Seeing ourselves in ideas
The perverse thinking of some elements of the decolonisation project is that in order to be well adjusted individuals with self-esteem we need to see ourselves reflected in the world. That may be true, but it should be a colourless and sexless self. I was never spoken to by my parents growing up as a child in Umlazi township about Joseph Schumpeter, A.C Grayling, Christopher Hitchens, Karl Popper, Bertrand Russel etc. Often reading or listening to them was an awakening of the sort when someone articulates what you have always thought but hadn’t yet been able to put into words. But to racial identitarians, including many of those supportive of the decolonisation project, many of my most validating life experiences should be the ones I find alienating.

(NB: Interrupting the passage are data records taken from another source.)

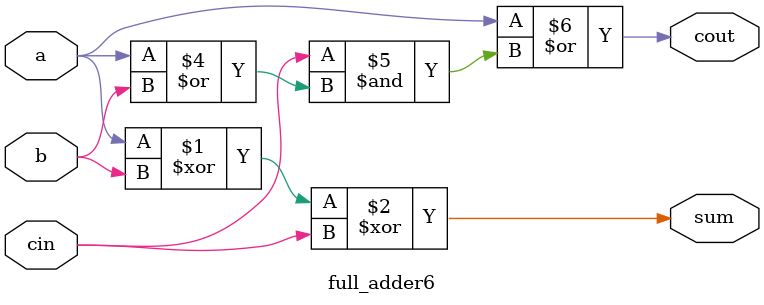
<source format=v>
module full_adder6(a,b,cin,sum,cout);
input a,b,cin;
output sum,cout;
assign sum = a^b^cin;
assign cout = a&1'b1|cin&(a|b); 
// initial begin
//     $display("The incorrect adder with and0 having in2/1");
// end   
endmodule
</source>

It does not bother me that my intellectual influences are mostly white men, what resonated where the ideas. I only discovered, as an example, the black economist Thomas Sowell much later in my time at university. But when I did it was not a watershed moment, my principles were not solidified by now having a black liberal reaffirm them, (nor is there now still a gaping hole for a black female liberal to fill). He was just an addition to the list, the weight of his influence based on his arguments not our shared skin colour.
The decolonisation project is akin to the oft made call for “African solutions for African problems”. What does this mean? It cannot mean a closer alignment to black identity because as the examples above show it is a shape shifting mirage. Perhaps then it entails having less parochial and Eurocentric academic curricula that reflect the scientific and philosophic advancements made in other parts of the world.
This I fully support but on the basis of intellectual integrity not as atonement or a psychological exercise. If there are bodies of literary works, histories and innovations that we do not know of because of imperialistic oversight then of course academic institutions should seek to uncover them and have them included in curricula.
As a student this would have been important for my intellectual growth but not the integrity of my identity. Because one’s sense of self worth or dignity cannot sustainably be buttressed by the fragile support of thinkers and innovators who share one’s skin colour or geographic origins. It is for the same reason that if I am ever in the position to pass Zulu on to future children it would be purely as an intellectual preference. The preference being for multilingual children and my belief that their expressive abilities would be improved by learning a richly idiomatic language. A lesser part (I would argue non-existent) would be because my identity is informed by Zulu culture. But that is not sad, it is a sign of unparalleled personal freedoms.
But the power to govern oneself and be the curator of your own feelings and value systems is available under all regimes. Enormous pressures can be placed on that power by external forces but it cannot be taken away. It is frustrating to see that most powerful and personal of freedoms neglected when the external environment for individual definition is at its most favourable.